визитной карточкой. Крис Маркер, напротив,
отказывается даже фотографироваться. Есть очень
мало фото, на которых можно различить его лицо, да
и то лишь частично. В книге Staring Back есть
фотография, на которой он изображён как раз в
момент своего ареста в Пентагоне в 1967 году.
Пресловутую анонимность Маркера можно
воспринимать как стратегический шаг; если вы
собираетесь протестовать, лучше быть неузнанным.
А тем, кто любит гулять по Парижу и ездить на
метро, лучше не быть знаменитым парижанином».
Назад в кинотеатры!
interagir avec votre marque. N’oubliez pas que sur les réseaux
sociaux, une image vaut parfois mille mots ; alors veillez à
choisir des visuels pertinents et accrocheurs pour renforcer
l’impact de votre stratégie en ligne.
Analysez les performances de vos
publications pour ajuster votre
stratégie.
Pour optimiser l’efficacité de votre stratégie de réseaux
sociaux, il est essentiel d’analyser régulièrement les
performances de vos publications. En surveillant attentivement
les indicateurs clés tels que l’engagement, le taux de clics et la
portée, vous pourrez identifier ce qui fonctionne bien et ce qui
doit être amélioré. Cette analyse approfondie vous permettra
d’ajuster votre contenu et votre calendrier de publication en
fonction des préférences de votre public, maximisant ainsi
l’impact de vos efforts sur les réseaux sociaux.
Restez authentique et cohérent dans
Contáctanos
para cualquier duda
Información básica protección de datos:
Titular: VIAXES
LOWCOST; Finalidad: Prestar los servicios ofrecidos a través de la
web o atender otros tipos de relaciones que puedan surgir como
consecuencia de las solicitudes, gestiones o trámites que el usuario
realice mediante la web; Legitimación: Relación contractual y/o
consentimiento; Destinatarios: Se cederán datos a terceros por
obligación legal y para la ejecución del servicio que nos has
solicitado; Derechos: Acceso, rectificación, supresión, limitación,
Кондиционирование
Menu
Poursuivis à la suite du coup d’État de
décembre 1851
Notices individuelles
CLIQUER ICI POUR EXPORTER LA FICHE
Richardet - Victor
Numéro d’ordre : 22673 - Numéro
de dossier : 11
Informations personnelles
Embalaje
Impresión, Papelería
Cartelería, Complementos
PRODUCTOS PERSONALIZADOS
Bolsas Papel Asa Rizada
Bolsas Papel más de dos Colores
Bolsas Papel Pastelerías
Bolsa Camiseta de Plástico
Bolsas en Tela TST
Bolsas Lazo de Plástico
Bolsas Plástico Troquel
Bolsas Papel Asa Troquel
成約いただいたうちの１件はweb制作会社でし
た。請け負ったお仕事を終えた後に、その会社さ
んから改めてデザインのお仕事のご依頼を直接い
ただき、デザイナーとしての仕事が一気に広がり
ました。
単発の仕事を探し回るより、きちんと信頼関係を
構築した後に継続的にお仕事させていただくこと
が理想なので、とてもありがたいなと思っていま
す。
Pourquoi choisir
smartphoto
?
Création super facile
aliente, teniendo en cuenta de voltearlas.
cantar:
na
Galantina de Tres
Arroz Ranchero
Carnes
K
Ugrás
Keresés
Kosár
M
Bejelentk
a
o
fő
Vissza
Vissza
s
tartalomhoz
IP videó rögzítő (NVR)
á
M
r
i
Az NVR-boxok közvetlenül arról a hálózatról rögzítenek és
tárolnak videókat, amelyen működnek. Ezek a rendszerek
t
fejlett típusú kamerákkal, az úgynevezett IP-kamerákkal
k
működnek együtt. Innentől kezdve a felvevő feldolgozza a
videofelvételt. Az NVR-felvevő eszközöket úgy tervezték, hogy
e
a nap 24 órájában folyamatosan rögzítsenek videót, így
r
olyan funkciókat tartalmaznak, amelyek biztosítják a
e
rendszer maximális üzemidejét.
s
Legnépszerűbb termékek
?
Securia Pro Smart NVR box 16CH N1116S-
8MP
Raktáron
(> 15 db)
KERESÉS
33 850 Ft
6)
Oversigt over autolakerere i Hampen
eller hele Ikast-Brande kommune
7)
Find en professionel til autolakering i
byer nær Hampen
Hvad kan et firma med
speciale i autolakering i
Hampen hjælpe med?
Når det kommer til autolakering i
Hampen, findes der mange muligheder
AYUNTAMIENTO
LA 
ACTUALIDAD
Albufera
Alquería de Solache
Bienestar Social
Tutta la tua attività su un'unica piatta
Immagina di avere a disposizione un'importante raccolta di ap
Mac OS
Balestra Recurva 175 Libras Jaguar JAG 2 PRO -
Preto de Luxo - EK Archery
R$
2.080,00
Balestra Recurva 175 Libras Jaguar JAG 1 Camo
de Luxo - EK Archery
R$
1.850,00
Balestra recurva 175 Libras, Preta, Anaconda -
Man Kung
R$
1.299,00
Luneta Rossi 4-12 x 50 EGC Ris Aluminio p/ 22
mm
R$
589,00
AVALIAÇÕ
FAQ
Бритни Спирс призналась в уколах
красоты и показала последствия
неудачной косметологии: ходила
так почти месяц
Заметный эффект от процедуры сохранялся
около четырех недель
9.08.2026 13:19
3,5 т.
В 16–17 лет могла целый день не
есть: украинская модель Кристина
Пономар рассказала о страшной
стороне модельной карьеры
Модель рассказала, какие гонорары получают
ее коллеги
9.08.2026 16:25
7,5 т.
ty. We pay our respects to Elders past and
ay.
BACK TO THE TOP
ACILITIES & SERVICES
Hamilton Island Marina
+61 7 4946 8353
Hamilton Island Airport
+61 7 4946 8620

====================

Work item: Go through the entries above and copy every line containing "Bolsas".

Exercise response:
Bolsas Papel Asa Rizada
Bolsas Papel más de dos Colores
Bolsas Papel Pastelerías
Bolsas en Tela TST
Bolsas Lazo de Plástico
Bolsas Plástico Troquel
Bolsas Papel Asa Troquel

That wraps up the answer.